When I tried Catboost in R, I remember it downloading a large binary to work with, which put me off considerably, and predicting with it was pretty fragile, even for R. I trust Yandex about as much as I'd trust Google, but it seemed 'odd'.

in kaggle, I often turn categorical into numeric and call it a day (even if its not ordinal). I have even found that forcing ordinality (like software versions in the microsoft malware competition) usually makes things worse in hold out.

spending too much time on categoricals is a waste of time, there are other things you can improve in your limited time, and even 'doing the right thing' results in poorer performance in hold out.

catboost is great, it ensembles wonderfully with xgboost. if you find it being fragile, you probably have outliers that need droped - tree algs are really just fancy nearest neighbors so an outlier can ruin predictions considerably.

In general, lgbm trains fast and lets you try many things quickly, but almost always under performs catboost and xgboost. catboost performs really well out of the box and you can generally get results quicker than xgboost, but a well tuned xgboost is usually the best. since xgboost and catboost build trees differently and both perform really well, they make great friends in ensembles.
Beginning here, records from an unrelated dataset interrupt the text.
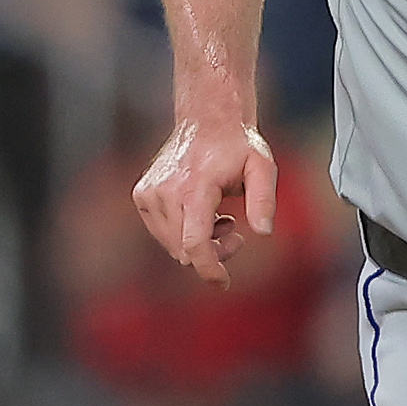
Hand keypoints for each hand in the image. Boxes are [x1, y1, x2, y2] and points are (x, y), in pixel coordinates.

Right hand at [131, 113, 277, 287]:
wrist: (205, 122)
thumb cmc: (238, 146)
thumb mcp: (263, 167)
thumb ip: (264, 200)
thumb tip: (262, 233)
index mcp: (193, 188)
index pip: (193, 242)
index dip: (208, 268)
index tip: (222, 283)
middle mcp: (164, 192)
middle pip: (184, 250)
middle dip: (214, 253)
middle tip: (236, 232)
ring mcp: (148, 195)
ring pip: (173, 246)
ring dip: (201, 243)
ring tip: (223, 217)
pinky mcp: (142, 196)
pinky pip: (163, 234)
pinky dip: (185, 233)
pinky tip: (204, 212)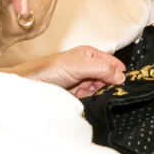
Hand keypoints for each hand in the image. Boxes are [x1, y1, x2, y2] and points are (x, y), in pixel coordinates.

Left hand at [11, 44, 125, 97]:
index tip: (123, 83)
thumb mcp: (79, 65)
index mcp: (90, 54)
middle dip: (104, 85)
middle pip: (108, 78)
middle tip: (96, 88)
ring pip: (99, 89)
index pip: (112, 62)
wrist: (30, 85)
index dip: (118, 72)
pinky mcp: (77, 94)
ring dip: (94, 93)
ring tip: (81, 92)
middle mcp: (87, 66)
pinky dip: (87, 99)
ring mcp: (82, 81)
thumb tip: (121, 76)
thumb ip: (102, 69)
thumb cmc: (49, 70)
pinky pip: (90, 98)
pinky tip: (78, 97)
I have done pretty well on kaggle though I haven't invested much time, top 100 in zillow home price prediction

I think it is actually preferable to start by converting categorical variables to numeric most of the time, even if they are not ordinal. The RF algo can separate off individual classes with 2 splits (e.g. <=7 then >=7) if a single class is very important. The "pool" of features for RF sampling also doesn't get diluted with one hot encoded classes from the one feature.

I am pretty sure I've seen this done successfully in kaggle a bunch before, but don't have any sources on hand for evidence that this method is "better". It does however make it much easier to just throw the data into the RF and check the feature importances to see which features are helping the most.

The only case it struggles with is when the grouping is difficult to achieve in a small amount of splits, such as 1,3,5 against 2,4,6,7, especially when each split will need to show more predictive capability against any of the other column options.
You are right, CatBoost is an amazing algorithm. However, you will be shocked when you will talk with many older senior data scientist, that never heard of Xgboost or LightGBM. CatBoost for them is far too new.
Thank God I came across it in kaggle. Definitely amazing and it also gives easy python export of the model so you can put it as an udf in databases!
Interesting -- could you elaborate on your use case here?
>> as an udf

What exactly is that?

Just a guess on my part, but UserDefinedFunction?
User defined field perhaps?
I looked into the site but I didn't see how CatBoost actually accomplishes its goals compared to other gradient boosting algorithms. Is there a summary somewhere?